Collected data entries
◆ ◆ ◆
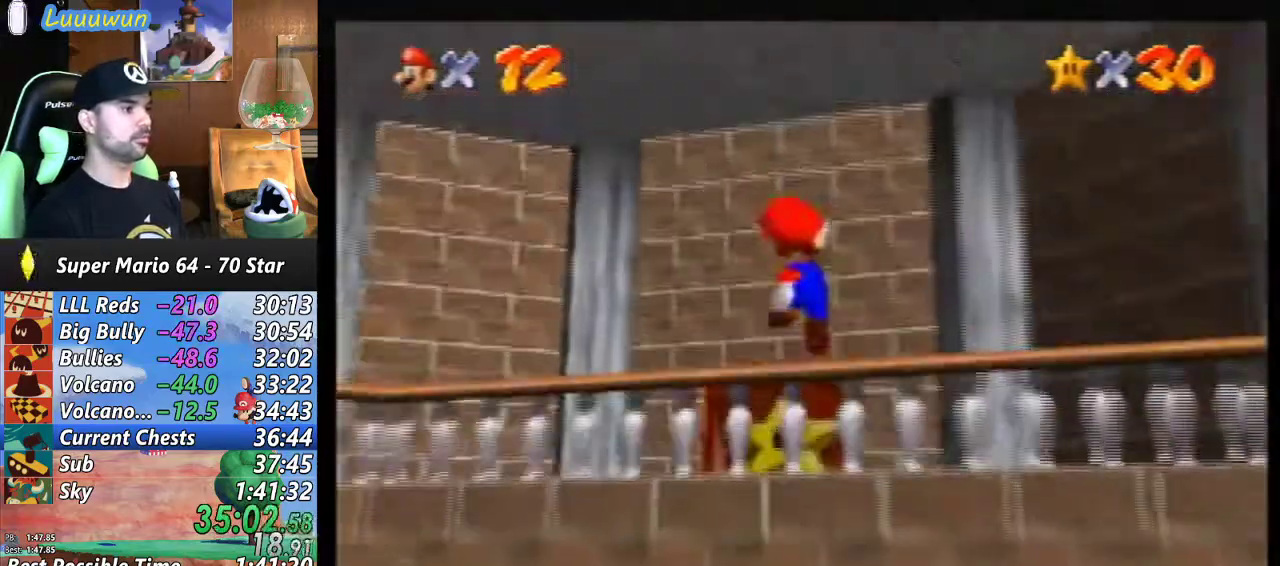
{"buttons": [], "left_stick": "up", "events": [[133, "A", "up"]]}
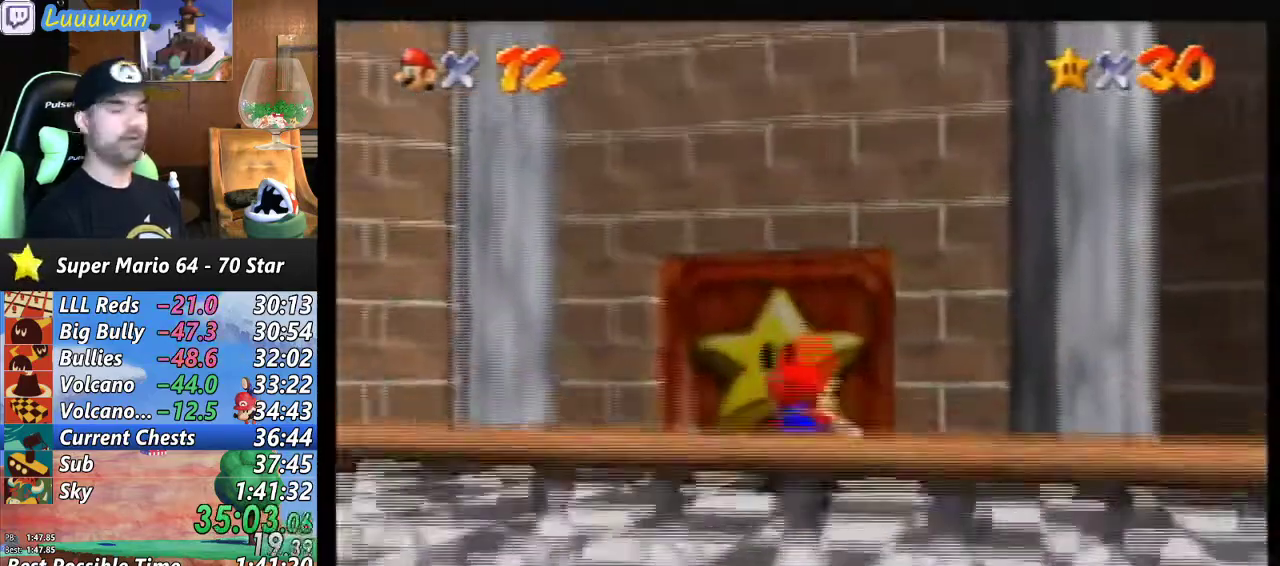
{"buttons": [], "left_stick": "up", "events": []}
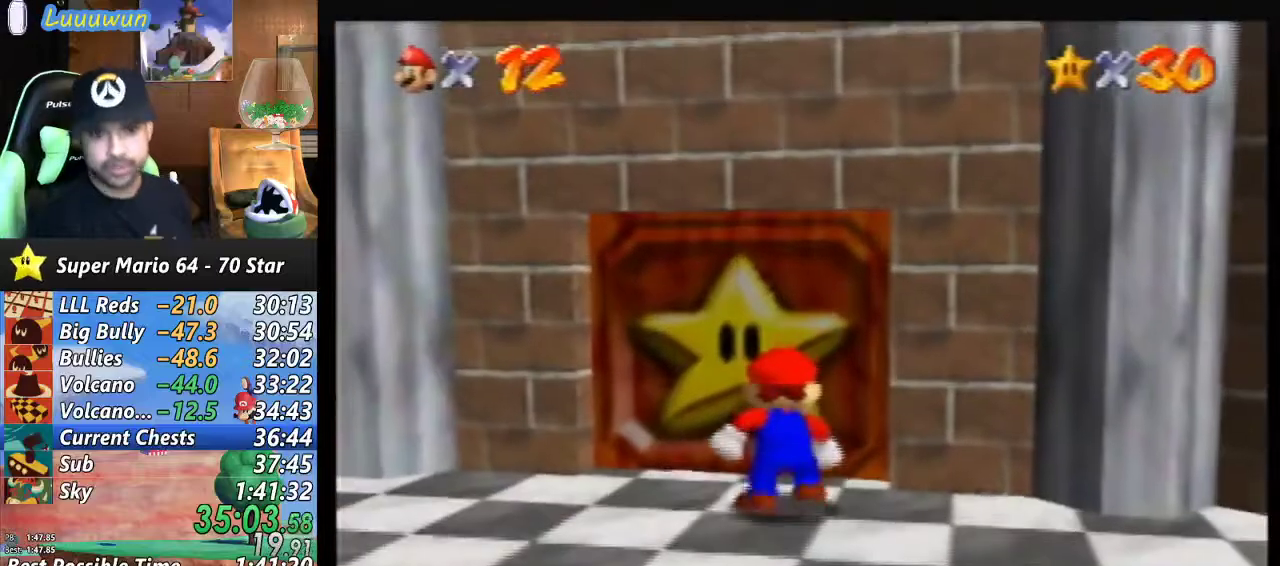
{"buttons": ["B"], "left_stick": "center", "events": [[133, "B", "down"], [200, "B", "up"], [300, "B", "down"], [333, "left_stick", "center"], [433, "B", "up"], [467, "B", "down"]]}
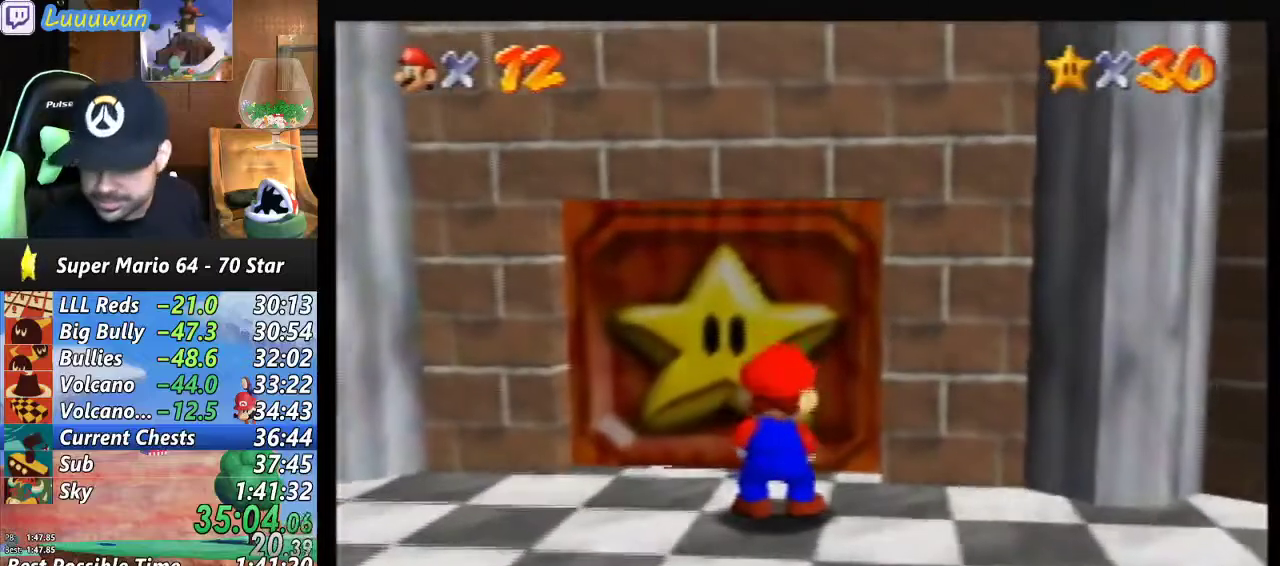
{"buttons": ["B"], "left_stick": "center", "events": [[100, "B", "up"], [133, "B", "down"], [233, "B", "up"], [333, "B", "down"], [400, "B", "up"], [467, "B", "down"]]}
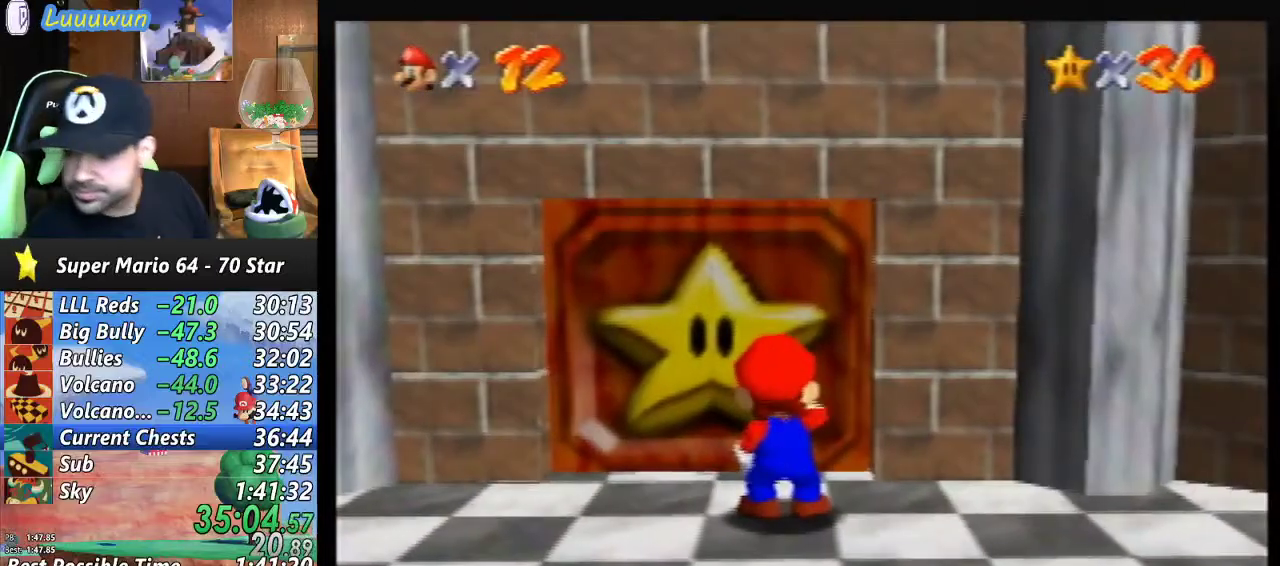
{"buttons": ["B"], "left_stick": "center", "events": [[67, "B", "up"], [133, "B", "down"], [267, "B", "up"], [300, "B", "down"], [400, "B", "up"], [500, "B", "down"]]}
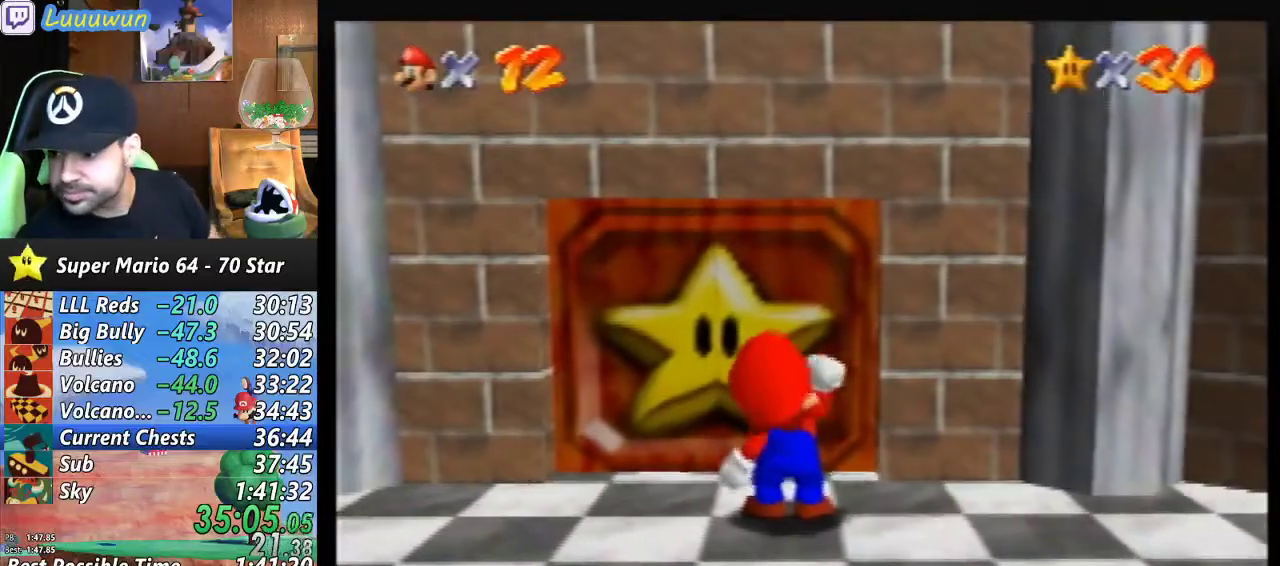
{"buttons": ["B"], "left_stick": "center", "events": [[67, "B", "up"], [167, "B", "down"], [233, "B", "up"], [333, "B", "down"], [400, "B", "up"], [500, "B", "down"]]}
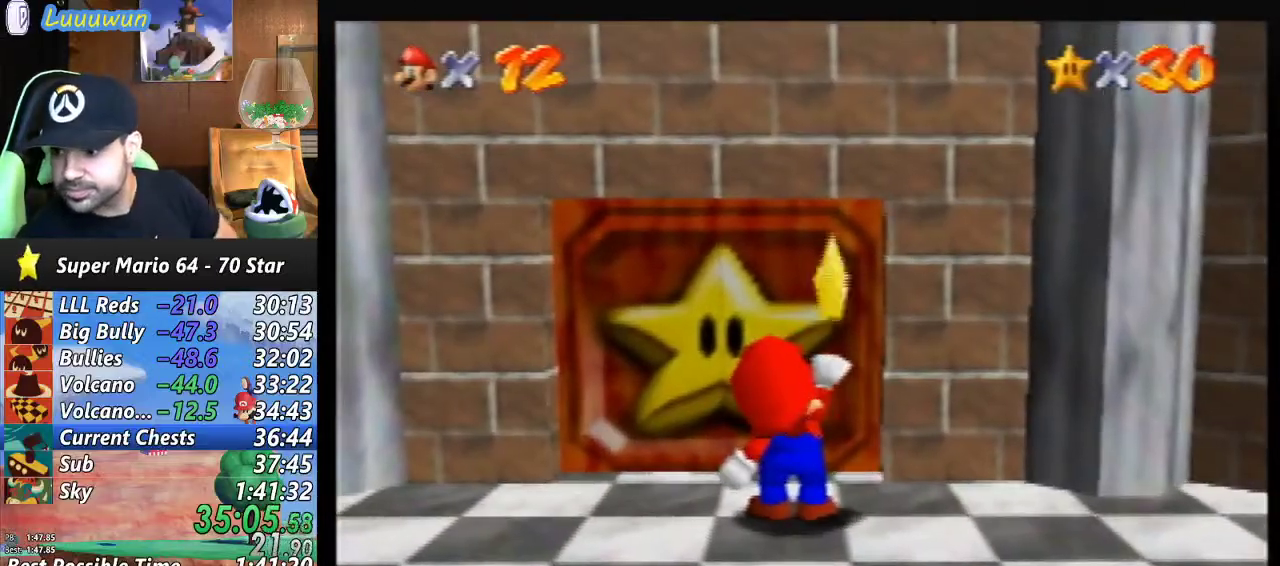
{"buttons": ["B"], "left_stick": "center", "events": [[133, "B", "up"], [200, "B", "down"], [233, "B", "up"], [367, "B", "down"]]}
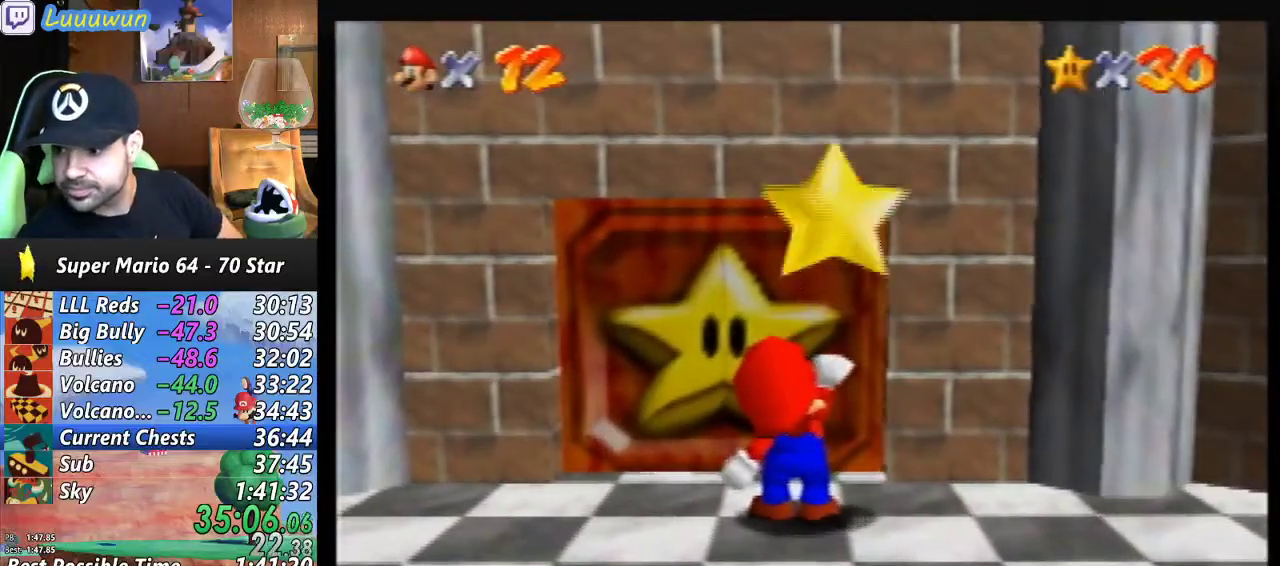
{"buttons": ["B"], "left_stick": "center", "events": [[100, "B", "up"], [167, "B", "down"], [267, "B", "up"], [333, "B", "down"], [433, "B", "up"], [500, "B", "down"]]}
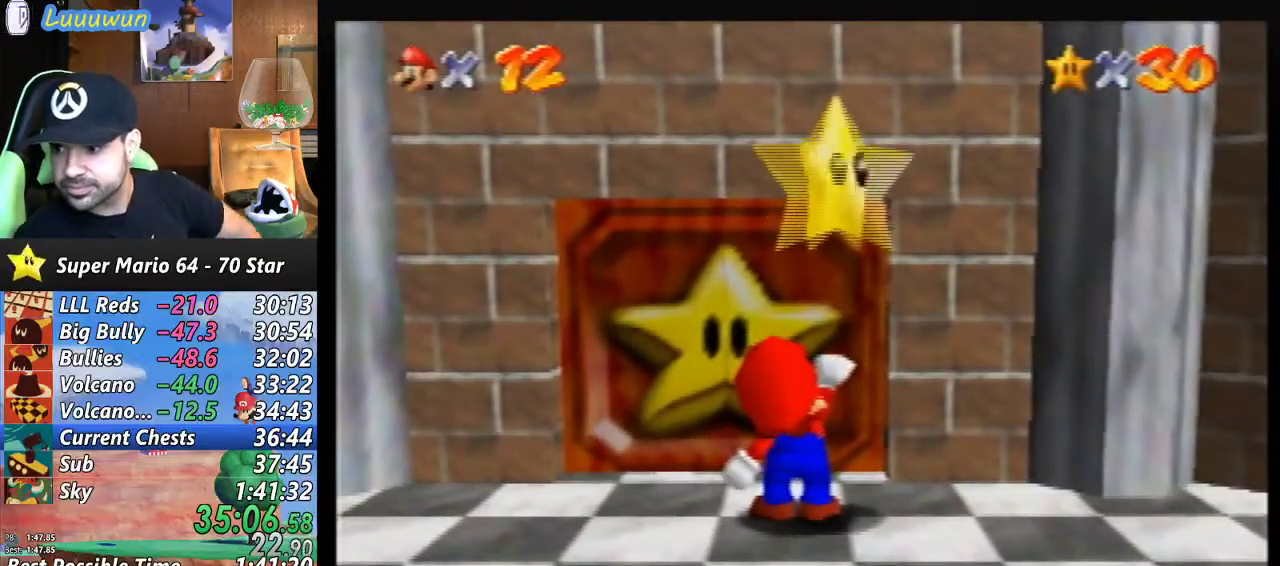
{"buttons": [], "left_stick": "center", "events": [[100, "B", "up"], [200, "B", "down"], [267, "B", "up"], [333, "B", "down"], [467, "B", "up"]]}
◆ ◆ ◆
▶ [Assignment]: Find the lines that mention "center" in the entries and show them.

▶ [Final answer]:
{"buttons": ["B"], "left_stick": "center", "events": [[133, "B", "down"], [200, "B", "up"], [300, "B", "down"], [333, "left_stick", "center"], [433, "B", "up"], [467, "B", "down"]]}
{"buttons": ["B"], "left_stick": "center", "events": [[100, "B", "up"], [133, "B", "down"], [233, "B", "up"], [333, "B", "down"], [400, "B", "up"], [467, "B", "down"]]}
{"buttons": ["B"], "left_stick": "center", "events": [[67, "B", "up"], [133, "B", "down"], [267, "B", "up"], [300, "B", "down"], [400, "B", "up"], [500, "B", "down"]]}
{"buttons": ["B"], "left_stick": "center", "events": [[67, "B", "up"], [167, "B", "down"], [233, "B", "up"], [333, "B", "down"], [400, "B", "up"], [500, "B", "down"]]}
{"buttons": ["B"], "left_stick": "center", "events": [[133, "B", "up"], [200, "B", "down"], [233, "B", "up"], [367, "B", "down"]]}
{"buttons": ["B"], "left_stick": "center", "events": [[100, "B", "up"], [167, "B", "down"], [267, "B", "up"], [333, "B", "down"], [433, "B", "up"], [500, "B", "down"]]}
{"buttons": [], "left_stick": "center", "events": [[100, "B", "up"], [200, "B", "down"], [267, "B", "up"], [333, "B", "down"], [467, "B", "up"]]}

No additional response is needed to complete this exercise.